# 16 madone:Replacement parts? OEM only or enve, Thompson... Stem, bars, seat post



## mtnbikerva1 (Jan 30, 2009)

What happens when something breaks or wears out, or we want a different size, etc?
Especially in 5 years or so when Trek stops making the proprietary parts.
Will OEM parts be crazy in cost?


----------



## cxwrench (Nov 9, 2004)

So far seems like you're one of the few worried about this...


----------



## Marc (Jan 23, 2005)

mtnbikerva1 said:


> What happens when something breaks or wears out, or we want a different size, etc?
> Especially in 5 years or so when Trek stops making the proprietary parts.
> Will OEM parts be crazy in cost?


You should network with the guy last month who bought a Ridley in 2013...the fork broke.
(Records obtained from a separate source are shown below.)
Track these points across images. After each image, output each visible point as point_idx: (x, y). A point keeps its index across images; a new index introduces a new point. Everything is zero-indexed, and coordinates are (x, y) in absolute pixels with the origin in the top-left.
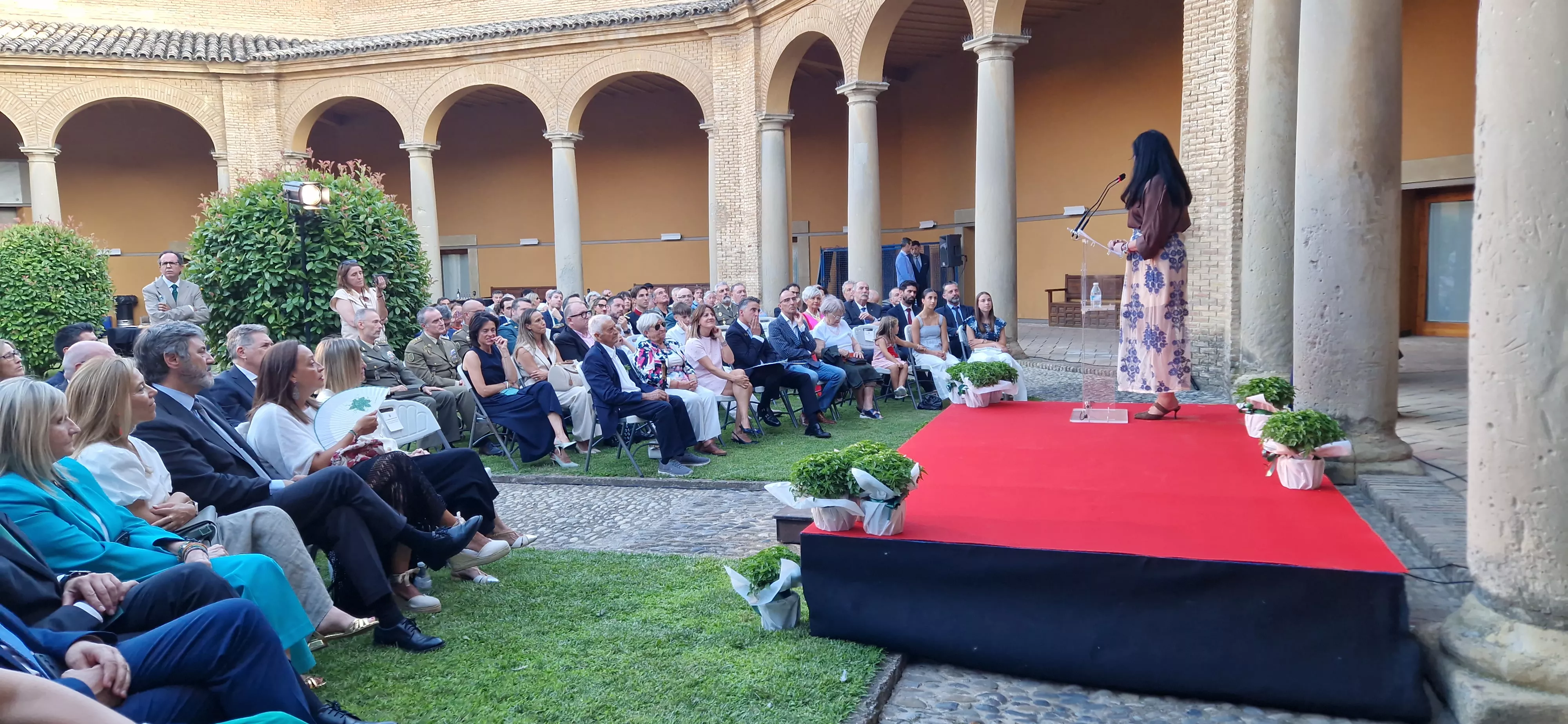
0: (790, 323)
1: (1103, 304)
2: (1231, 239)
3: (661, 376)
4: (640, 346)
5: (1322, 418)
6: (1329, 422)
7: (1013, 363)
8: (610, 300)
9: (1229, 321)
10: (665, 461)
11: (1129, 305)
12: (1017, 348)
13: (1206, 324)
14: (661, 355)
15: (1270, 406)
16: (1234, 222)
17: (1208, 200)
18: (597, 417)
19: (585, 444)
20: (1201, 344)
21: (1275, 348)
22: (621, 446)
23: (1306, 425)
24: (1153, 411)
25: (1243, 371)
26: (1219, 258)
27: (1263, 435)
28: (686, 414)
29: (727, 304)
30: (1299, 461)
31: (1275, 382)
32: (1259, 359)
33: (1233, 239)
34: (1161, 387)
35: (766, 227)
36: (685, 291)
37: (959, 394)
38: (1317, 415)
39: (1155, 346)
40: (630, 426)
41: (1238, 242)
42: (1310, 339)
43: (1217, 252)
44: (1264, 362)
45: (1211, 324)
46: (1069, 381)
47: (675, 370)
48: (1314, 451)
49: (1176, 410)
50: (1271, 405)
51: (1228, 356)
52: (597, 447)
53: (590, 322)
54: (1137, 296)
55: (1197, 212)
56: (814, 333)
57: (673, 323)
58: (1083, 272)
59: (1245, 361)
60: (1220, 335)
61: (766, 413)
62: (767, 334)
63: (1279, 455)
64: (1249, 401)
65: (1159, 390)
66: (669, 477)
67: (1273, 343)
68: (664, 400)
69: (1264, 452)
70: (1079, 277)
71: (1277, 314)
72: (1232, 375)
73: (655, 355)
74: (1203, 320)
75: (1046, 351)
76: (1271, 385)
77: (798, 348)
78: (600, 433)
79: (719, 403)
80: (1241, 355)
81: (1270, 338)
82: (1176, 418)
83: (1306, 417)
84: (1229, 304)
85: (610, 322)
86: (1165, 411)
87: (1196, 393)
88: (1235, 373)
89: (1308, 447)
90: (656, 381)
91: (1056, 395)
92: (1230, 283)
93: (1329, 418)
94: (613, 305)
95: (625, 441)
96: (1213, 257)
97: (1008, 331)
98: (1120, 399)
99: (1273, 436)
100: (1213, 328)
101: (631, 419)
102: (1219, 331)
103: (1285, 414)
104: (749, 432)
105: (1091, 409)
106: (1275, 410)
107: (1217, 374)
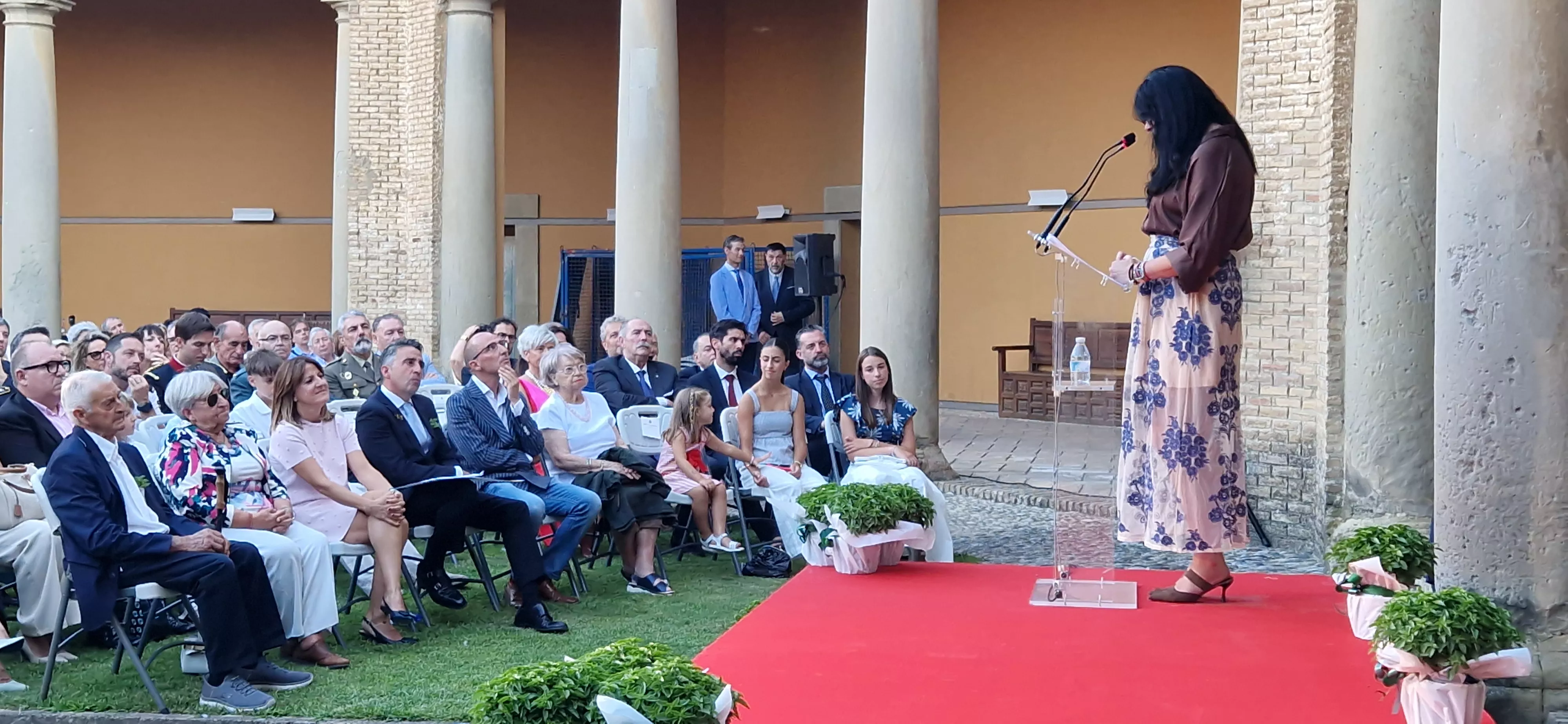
0: (491, 398)
1: (1093, 378)
2: (1326, 264)
3: (214, 502)
4: (172, 437)
5: (1481, 605)
6: (1492, 612)
7: (928, 487)
8: (112, 340)
9: (1323, 418)
10: (216, 679)
11: (1142, 379)
12: (938, 459)
13: (1283, 421)
14: (217, 458)
15: (1390, 580)
16: (1332, 232)
17: (1287, 190)
18: (71, 584)
19: (42, 642)
20: (1274, 459)
21: (1405, 471)
22: (123, 648)
23: (1451, 617)
24: (1184, 585)
25: (1347, 513)
26: (1306, 299)
27: (1376, 635)
28: (265, 581)
29: (364, 354)
30: (1438, 685)
31: (1400, 535)
32: (1376, 491)
33: (1331, 264)
34: (1193, 541)
35: (450, 203)
36: (276, 327)
37: (822, 546)
38: (1472, 599)
39: (1186, 463)
40: (145, 604)
41: (1340, 270)
42: (1463, 456)
43: (1303, 287)
44: (1386, 495)
45: (1292, 422)
46: (1034, 525)
47: (245, 489)
48: (1466, 666)
49: (1225, 586)
50: (1393, 578)
51: (1322, 484)
52: (70, 648)
53: (65, 385)
54: (1155, 364)
55: (1268, 211)
56: (540, 419)
57: (247, 391)
58: (1058, 316)
59: (1352, 494)
60: (1306, 443)
61: (435, 580)
62: (443, 420)
63: (1405, 674)
64: (1354, 570)
65: (1190, 546)
66: (223, 712)
67: (1401, 459)
68: (218, 551)
69: (1377, 668)
70: (1049, 325)
71: (1409, 405)
72: (1328, 519)
73: (204, 456)
74: (1279, 415)
75: (990, 467)
76: (1393, 541)
77: (506, 447)
78: (78, 620)
79: (337, 560)
80: (1344, 482)
81: (1396, 449)
82: (1224, 600)
83: (1451, 603)
84: (1323, 384)
85: (108, 387)
86: (1206, 586)
87: (1265, 551)
88: (1334, 515)
89: (1456, 659)
90: (204, 512)
91: (1009, 551)
92: (1324, 346)
93: (1494, 605)
94: (119, 352)
95: (132, 636)
96: (1297, 297)
97: (919, 425)
98: (1127, 561)
99: (1394, 638)
100: (1294, 429)
101: (146, 591)
102: (1305, 437)
103: (1415, 596)
104: (401, 621)
105: (1070, 580)
106: (1399, 587)
107: (1302, 518)
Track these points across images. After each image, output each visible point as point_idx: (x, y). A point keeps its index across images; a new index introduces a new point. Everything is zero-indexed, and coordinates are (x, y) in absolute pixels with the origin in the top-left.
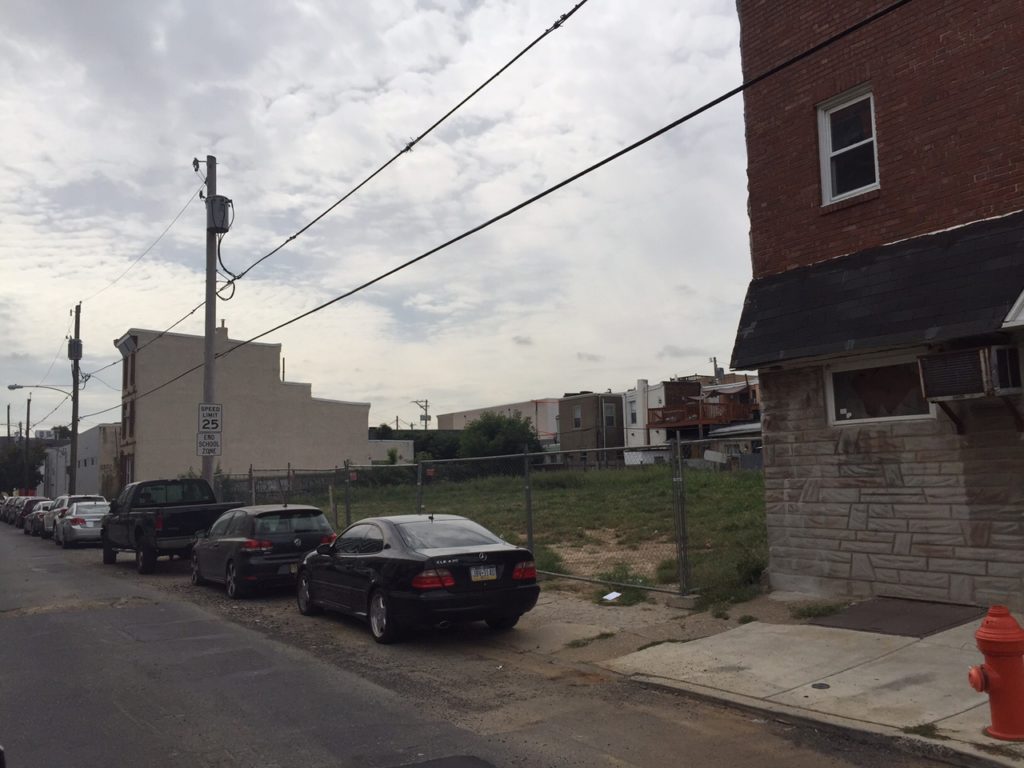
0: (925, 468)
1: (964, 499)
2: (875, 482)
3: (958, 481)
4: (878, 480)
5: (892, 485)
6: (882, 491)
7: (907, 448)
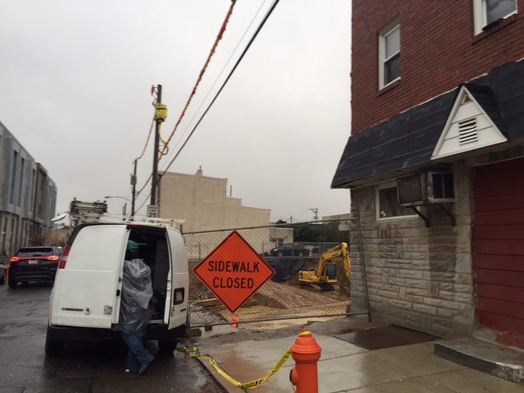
0: (413, 248)
1: (428, 267)
2: (392, 255)
3: (426, 256)
4: (394, 254)
5: (399, 258)
6: (395, 261)
7: (406, 235)
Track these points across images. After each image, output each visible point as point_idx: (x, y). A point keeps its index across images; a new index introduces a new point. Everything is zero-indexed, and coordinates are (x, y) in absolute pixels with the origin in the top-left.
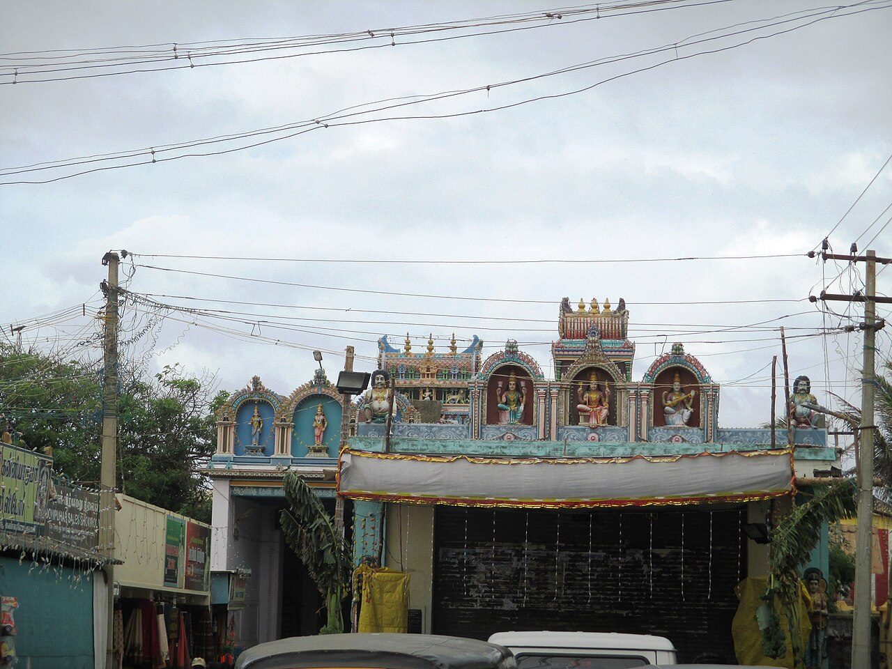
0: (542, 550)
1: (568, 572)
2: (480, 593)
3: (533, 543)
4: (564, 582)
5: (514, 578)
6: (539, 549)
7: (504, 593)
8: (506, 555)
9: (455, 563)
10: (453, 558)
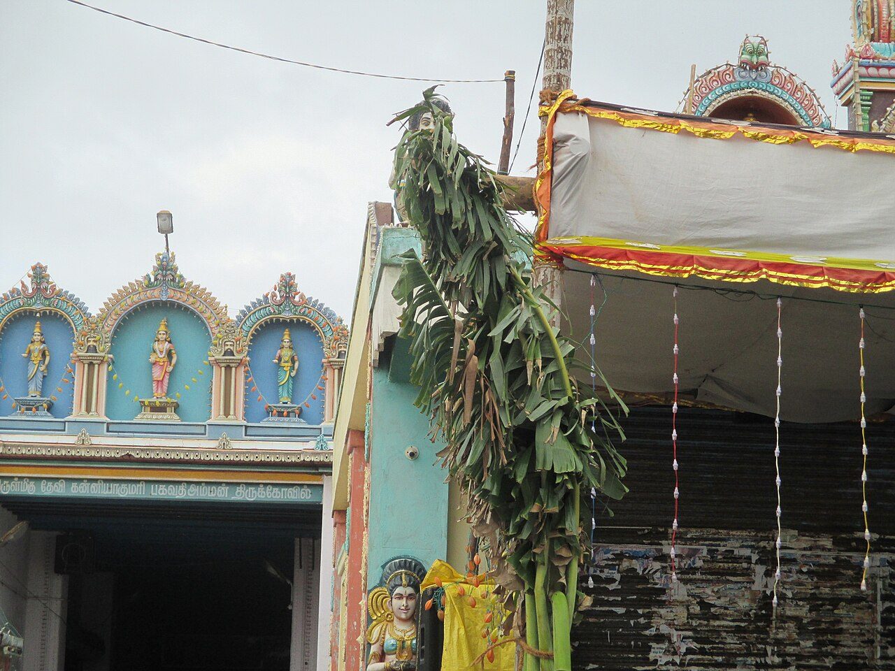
0: (824, 549)
1: (888, 604)
2: (675, 653)
3: (803, 531)
4: (879, 627)
5: (758, 617)
6: (818, 547)
7: (736, 655)
8: (737, 559)
9: (613, 581)
10: (607, 566)
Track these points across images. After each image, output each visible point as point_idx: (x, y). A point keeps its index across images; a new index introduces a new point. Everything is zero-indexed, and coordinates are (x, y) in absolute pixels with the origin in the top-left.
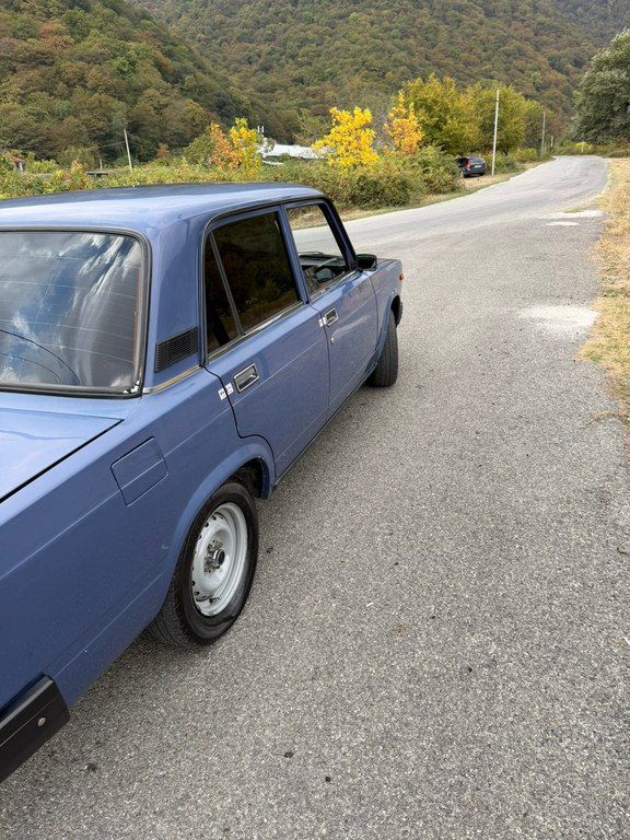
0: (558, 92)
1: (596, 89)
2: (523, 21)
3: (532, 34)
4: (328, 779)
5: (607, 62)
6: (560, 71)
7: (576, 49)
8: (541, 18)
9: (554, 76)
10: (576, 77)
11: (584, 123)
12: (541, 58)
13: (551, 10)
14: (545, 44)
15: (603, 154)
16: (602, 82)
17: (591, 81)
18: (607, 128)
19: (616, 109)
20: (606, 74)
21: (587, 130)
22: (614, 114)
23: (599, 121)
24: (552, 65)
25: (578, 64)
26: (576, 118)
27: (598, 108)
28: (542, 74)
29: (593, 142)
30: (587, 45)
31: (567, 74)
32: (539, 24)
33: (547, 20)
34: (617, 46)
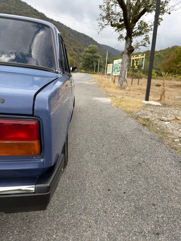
0: (76, 57)
1: (85, 57)
2: (66, 38)
3: (69, 42)
4: (124, 193)
5: (88, 51)
6: (76, 52)
7: (79, 47)
8: (71, 38)
9: (74, 53)
10: (80, 54)
11: (83, 65)
12: (71, 48)
13: (73, 37)
14: (72, 44)
15: (88, 73)
16: (87, 56)
17: (84, 55)
18: (88, 67)
19: (90, 63)
20: (88, 54)
21: (84, 67)
22: (90, 64)
23: (87, 65)
24: (74, 50)
25: (80, 51)
26: (81, 64)
27: (86, 62)
28: (72, 52)
29: (86, 70)
30: (82, 47)
31: (78, 53)
32: (70, 39)
33: (73, 39)
34: (90, 48)
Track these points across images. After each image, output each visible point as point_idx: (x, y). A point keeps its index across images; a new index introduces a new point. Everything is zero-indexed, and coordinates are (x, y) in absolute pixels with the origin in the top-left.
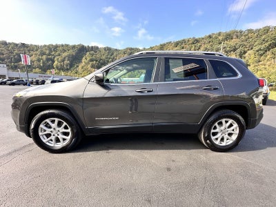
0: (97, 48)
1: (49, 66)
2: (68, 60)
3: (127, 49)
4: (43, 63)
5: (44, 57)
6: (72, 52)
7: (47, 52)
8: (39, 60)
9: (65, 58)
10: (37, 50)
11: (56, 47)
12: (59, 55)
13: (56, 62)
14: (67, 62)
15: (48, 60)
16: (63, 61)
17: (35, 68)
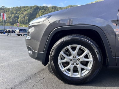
0: (47, 7)
1: (16, 21)
2: (28, 17)
3: (68, 6)
4: (12, 19)
5: (13, 15)
6: (30, 11)
7: (15, 12)
8: (10, 18)
9: (25, 15)
10: (9, 11)
11: (21, 8)
12: (22, 13)
13: (20, 19)
14: (26, 18)
15: (15, 17)
16: (24, 17)
17: (7, 23)
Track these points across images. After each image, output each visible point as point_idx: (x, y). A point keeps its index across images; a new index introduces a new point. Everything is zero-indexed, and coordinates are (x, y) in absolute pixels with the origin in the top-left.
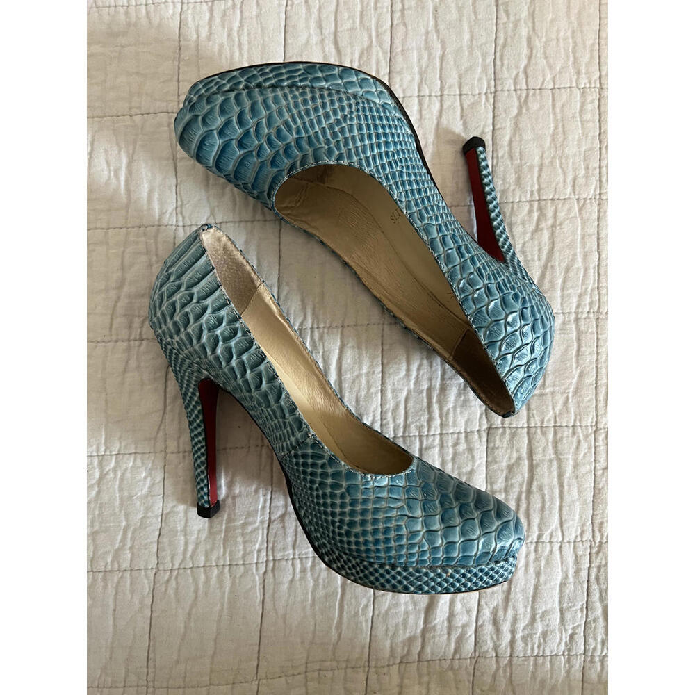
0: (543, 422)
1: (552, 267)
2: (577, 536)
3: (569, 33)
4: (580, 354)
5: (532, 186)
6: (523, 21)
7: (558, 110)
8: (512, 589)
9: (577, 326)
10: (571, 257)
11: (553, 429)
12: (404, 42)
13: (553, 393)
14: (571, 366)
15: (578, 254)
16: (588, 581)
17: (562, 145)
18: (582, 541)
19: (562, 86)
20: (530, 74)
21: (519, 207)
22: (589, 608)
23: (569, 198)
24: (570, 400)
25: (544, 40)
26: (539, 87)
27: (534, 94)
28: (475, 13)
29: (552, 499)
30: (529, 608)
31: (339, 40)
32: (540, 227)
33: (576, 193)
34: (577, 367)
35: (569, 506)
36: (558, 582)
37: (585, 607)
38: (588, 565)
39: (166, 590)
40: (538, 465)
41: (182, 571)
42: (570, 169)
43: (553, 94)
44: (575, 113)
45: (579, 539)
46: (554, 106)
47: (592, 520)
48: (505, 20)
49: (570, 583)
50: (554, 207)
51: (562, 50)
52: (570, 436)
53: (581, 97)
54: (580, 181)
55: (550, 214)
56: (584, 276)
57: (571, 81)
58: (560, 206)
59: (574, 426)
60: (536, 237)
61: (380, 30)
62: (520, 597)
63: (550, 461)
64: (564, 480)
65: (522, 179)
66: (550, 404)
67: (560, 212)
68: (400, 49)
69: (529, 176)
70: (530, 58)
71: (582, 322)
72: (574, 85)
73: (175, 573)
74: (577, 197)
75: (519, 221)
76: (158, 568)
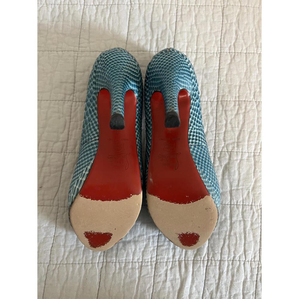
0: (237, 202)
1: (244, 131)
2: (252, 259)
3: (254, 30)
4: (255, 171)
5: (236, 94)
6: (234, 24)
7: (248, 62)
8: (220, 283)
9: (254, 159)
10: (252, 127)
11: (242, 206)
12: (181, 29)
13: (242, 189)
14: (251, 177)
15: (255, 126)
16: (256, 281)
17: (249, 78)
18: (254, 261)
19: (250, 52)
20: (236, 46)
21: (230, 103)
22: (256, 294)
23: (252, 101)
24: (250, 193)
25: (243, 32)
26: (240, 52)
27: (238, 55)
28: (213, 19)
29: (241, 239)
30: (228, 293)
31: (153, 26)
32: (239, 113)
33: (256, 98)
34: (254, 178)
35: (249, 243)
36: (242, 281)
37: (254, 293)
38: (257, 273)
39: (53, 274)
40: (234, 222)
41: (61, 265)
42: (253, 88)
43: (246, 55)
44: (256, 64)
45: (253, 260)
46: (246, 61)
47: (259, 251)
48: (226, 22)
49: (248, 281)
50: (245, 104)
51: (251, 37)
52: (250, 209)
53: (258, 58)
54: (257, 94)
55: (243, 107)
56: (258, 136)
57: (254, 50)
58: (248, 104)
59: (251, 205)
60: (237, 117)
61: (171, 23)
62: (224, 286)
63: (240, 221)
64: (246, 231)
65: (231, 91)
66: (241, 194)
67: (248, 107)
68: (179, 32)
69: (234, 90)
70: (236, 39)
71: (257, 157)
72: (255, 52)
73: (58, 266)
74: (255, 100)
75: (229, 110)
76: (50, 263)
Now he needs a new one.

Turns out, that frameset had a proprietary fork only made for Ridleys of that specific model in that specific year...and last I heard he was hosed. How far we've come, from decades old bikes with nearly fully interchangeable parts...to now 2-3 year old framsets have to be sold/retired/binned because there are no parts that work with them.

Parts won't cost a crazy amount...you'll have to get them custom made yourself, because the OEM part ceased being made in 2015/16


----------



## Randy99CL (Mar 27, 2013)

Marc said:


> You should network with the guy last month who bought a Ridley in 2013...the fork broke. Now he needs a new one.
> Turns out, that frameset had a proprietary fork only made for Ridleys of that specific model in that specific year...and last I heard he was hosed.


I remember hearing of a US law that manufacturers must supply proprietary parts for 7 years? That was a long time ago, I wonder if it's still in effect.


----------



## mtnbikerva1 (Jan 30, 2009)

cxwrench said:


> So far seems like you're one of the few worried about this...


Because I do not like waisting money!


----------